▶ _Available data_:
* * * * *

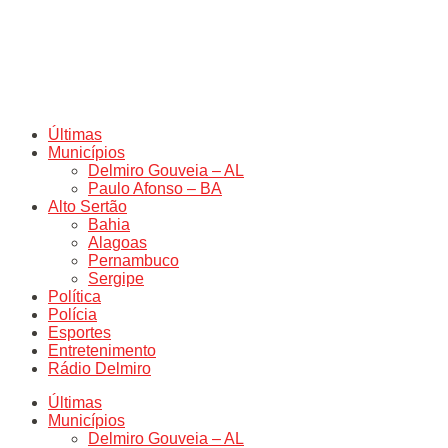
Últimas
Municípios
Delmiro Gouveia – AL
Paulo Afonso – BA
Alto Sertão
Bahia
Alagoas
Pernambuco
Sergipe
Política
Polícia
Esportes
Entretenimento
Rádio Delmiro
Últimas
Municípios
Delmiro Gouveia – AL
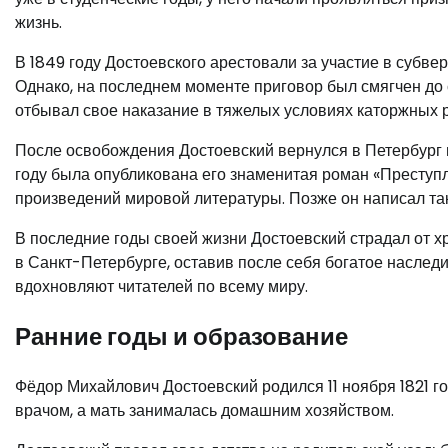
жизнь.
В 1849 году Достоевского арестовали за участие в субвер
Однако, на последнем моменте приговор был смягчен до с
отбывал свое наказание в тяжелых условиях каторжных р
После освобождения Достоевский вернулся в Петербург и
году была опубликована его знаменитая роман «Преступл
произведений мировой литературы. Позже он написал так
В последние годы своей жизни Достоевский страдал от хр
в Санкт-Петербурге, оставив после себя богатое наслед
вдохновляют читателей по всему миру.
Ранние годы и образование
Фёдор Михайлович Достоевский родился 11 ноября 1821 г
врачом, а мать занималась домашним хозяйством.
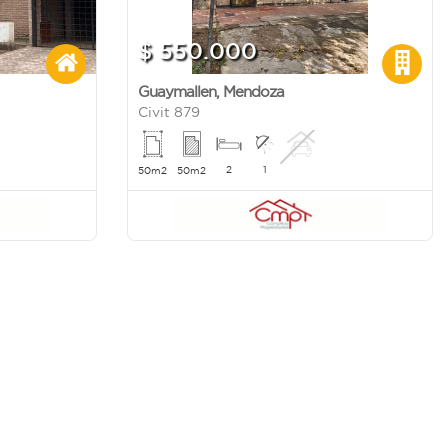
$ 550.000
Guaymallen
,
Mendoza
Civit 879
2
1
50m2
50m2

* * * * *

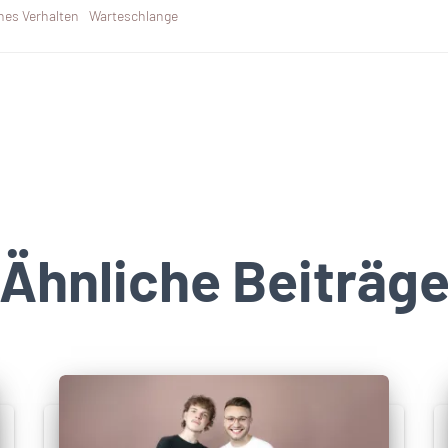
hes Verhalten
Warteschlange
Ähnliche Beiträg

* * * * *

Take the lines above from the one containing "произведений мировой литературы." to the one containing "врачом, а мать" and retype them exactly, both ends included, with nothing added.

▶ _Result below_:
произведений мировой литературы. Позже он написал так
В последние годы своей жизни Достоевский страдал от хр
в Санкт-Петербурге, оставив после себя богатое наслед
вдохновляют читателей по всему миру.
Ранние годы и образование
Фёдор Михайлович Достоевский родился 11 ноября 1821 г
врачом, а мать занималась домашним хозяйством.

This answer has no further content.